My blush told her what she needed to know.
“If you could hold off on leaving, I could show you something, it wouldn’t use all your money...”
The walk back to Antonella’s was done in silence. When we got to her building she took my hand in hers.
“Think about it.”
I get home and fall onto my bed, being extra quiet so I could listen to the woman downstairs radio.
Trouble follows me around like a stray dog I once fed. From under my mattress I take my money, leaving enough for a last meal. I stuff the money into my left shoe and head to Antonella’s.
I walk there slowly, as if in a dream. On the corner the old man banged his tin cup on the curb. Normally I would find this funny, but tonight I wanted to hear music. I gave him some money and nodded with my chin towards the doorway to Antonella’s building. He smiled and did several small bows. As I began climbing the stairs I heard him start to play.
Walking down a dimly lit hall I find the right door and knock. There’s the sound of something heavy being dragged across the floor, then silence. I knock again. The door opens a crack. For a moment Antonella looks at me with surprise, then she regains her composure and opens the door.
I step into a room whose walls dance from the flickering flames of several misshaped candles.
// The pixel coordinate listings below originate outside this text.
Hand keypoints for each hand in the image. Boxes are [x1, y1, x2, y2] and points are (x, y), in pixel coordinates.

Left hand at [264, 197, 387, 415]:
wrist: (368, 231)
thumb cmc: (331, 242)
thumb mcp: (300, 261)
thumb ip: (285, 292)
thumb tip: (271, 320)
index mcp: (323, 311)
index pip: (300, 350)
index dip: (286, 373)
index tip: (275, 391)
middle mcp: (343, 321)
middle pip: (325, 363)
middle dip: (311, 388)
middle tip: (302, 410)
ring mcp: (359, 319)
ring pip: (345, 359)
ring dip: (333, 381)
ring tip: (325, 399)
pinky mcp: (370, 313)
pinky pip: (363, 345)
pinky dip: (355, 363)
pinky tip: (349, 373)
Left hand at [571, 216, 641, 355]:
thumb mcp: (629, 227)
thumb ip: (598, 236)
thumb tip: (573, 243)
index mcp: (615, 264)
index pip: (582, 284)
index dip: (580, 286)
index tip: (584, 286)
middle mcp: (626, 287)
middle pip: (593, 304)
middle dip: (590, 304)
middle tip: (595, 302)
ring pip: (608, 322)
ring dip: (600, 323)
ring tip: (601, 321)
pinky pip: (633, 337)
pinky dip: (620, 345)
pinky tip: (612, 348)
Antonella asked me to sit down. A small couch covered in black cloth. She sat down next to me, leaning back, staring at the ceiling.
“We were making wine.”
Her voice trailed off. There was a silence in which I could hear my heart beat, if I didn’t think. She turned her head towards me.
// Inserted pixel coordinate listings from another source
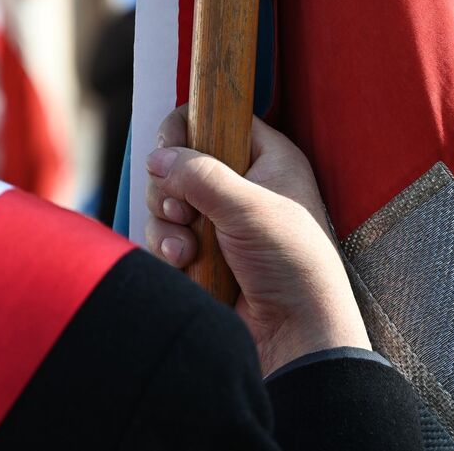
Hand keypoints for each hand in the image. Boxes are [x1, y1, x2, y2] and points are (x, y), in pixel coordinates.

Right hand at [145, 105, 369, 375]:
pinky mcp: (201, 249)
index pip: (216, 119)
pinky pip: (164, 233)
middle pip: (179, 161)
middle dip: (171, 189)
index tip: (171, 147)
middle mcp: (241, 183)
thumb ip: (200, 176)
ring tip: (188, 249)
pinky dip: (166, 246)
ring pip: (165, 200)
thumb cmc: (292, 263)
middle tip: (185, 213)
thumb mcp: (249, 207)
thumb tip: (158, 157)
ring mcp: (218, 218)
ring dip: (167, 224)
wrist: (295, 333)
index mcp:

“So you agree with what I had been saying earlier?”
She sat up now, refocused. My cheeks felt hot.
“Yes.”
She smiled as she got up from the couch. In a moment she was back, holding two glasses. As she sat back down she handed one to me.
Our glasses were almost empty. In the other room I heard someone moving around, a light being turned off.
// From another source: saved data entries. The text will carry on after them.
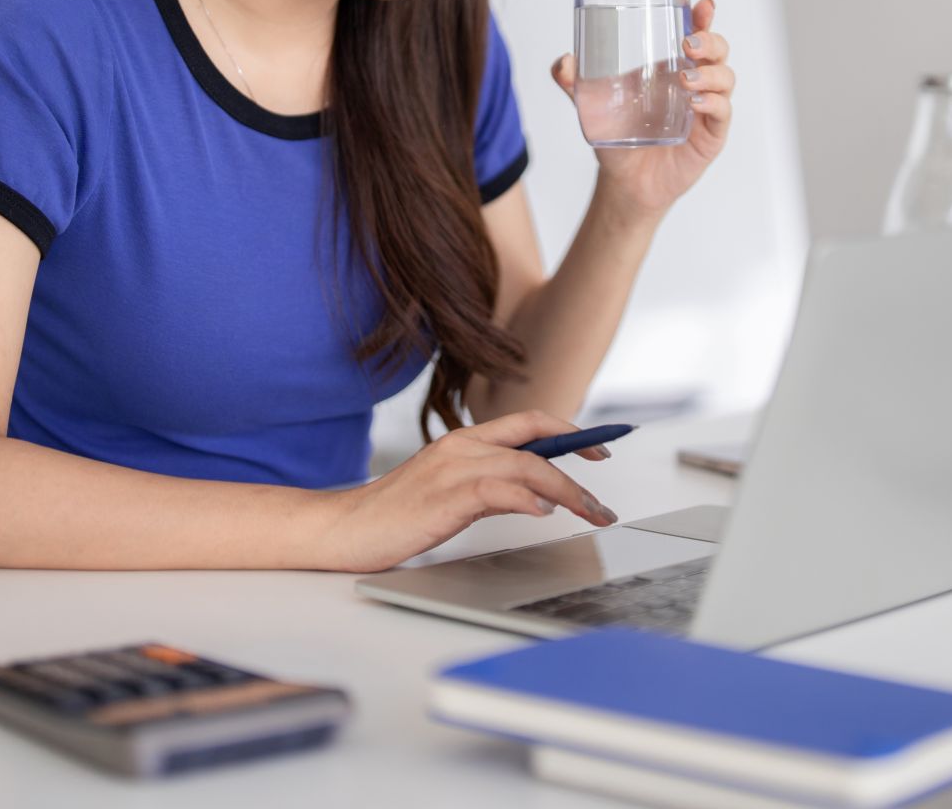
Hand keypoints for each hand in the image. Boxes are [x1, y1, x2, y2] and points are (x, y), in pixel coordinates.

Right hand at [323, 410, 616, 572]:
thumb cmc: (393, 517)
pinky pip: (499, 489)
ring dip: (568, 489)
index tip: (599, 445)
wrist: (343, 529)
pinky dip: (527, 498)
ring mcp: (454, 468)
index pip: (527, 423)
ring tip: (592, 511)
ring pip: (528, 464)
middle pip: (536, 436)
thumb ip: (490, 489)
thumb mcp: (451, 496)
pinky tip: (544, 513)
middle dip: (581, 451)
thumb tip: (533, 497)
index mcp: (464, 442)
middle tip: (608, 479)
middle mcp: (463, 446)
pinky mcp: (446, 496)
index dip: (568, 429)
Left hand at [551, 0, 733, 219]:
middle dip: (710, 40)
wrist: (626, 181)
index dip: (702, 16)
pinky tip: (695, 103)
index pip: (695, 33)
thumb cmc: (618, 137)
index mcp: (671, 66)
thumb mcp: (592, 106)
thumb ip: (574, 83)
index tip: (700, 5)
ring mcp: (706, 107)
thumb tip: (563, 63)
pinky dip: (714, 103)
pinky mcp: (711, 134)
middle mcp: (694, 81)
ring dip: (710, 74)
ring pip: (725, 78)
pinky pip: (722, 112)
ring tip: (685, 80)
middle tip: (687, 43)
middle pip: (718, 50)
I emptied the rest of my glass in one swallow. She stood in the doorway, a red silk dress with a gold dragon crawling down the front of it. I half rose as we were introduced.
“Anise...”
She sat across from me in a little wicker chair I hadn’t noticed earlier.
“So, you’re a writer...What type of stuff do you write?”
I was having trouble concentrating. I felt warm, too warm.
“It’s a new type of writing, like the bible but with less god and more booze.”
The old man must have moved directly under the window because now the spaces in between our words were filled with the music. Anise’s eyes seemed huge. The music was making her crazy. There were less and less words for it to hide behind. A low moan came from the back of her throat. She began tearing at her clothes. It would be better if I left, but I couldn’t move. I wanted to tell her to stop, but couldn’t speak.
The room spun round and round driven on by that music. Her skin was a dark purple, hands, head and feet. Some of the berries, now crushed, still clung to her hair.
Soon my lips too would be stained to a purple.
By morning, swollen and bruised, everything being done in time to the music.
I look over at Antonella, her lips and hands are also purple.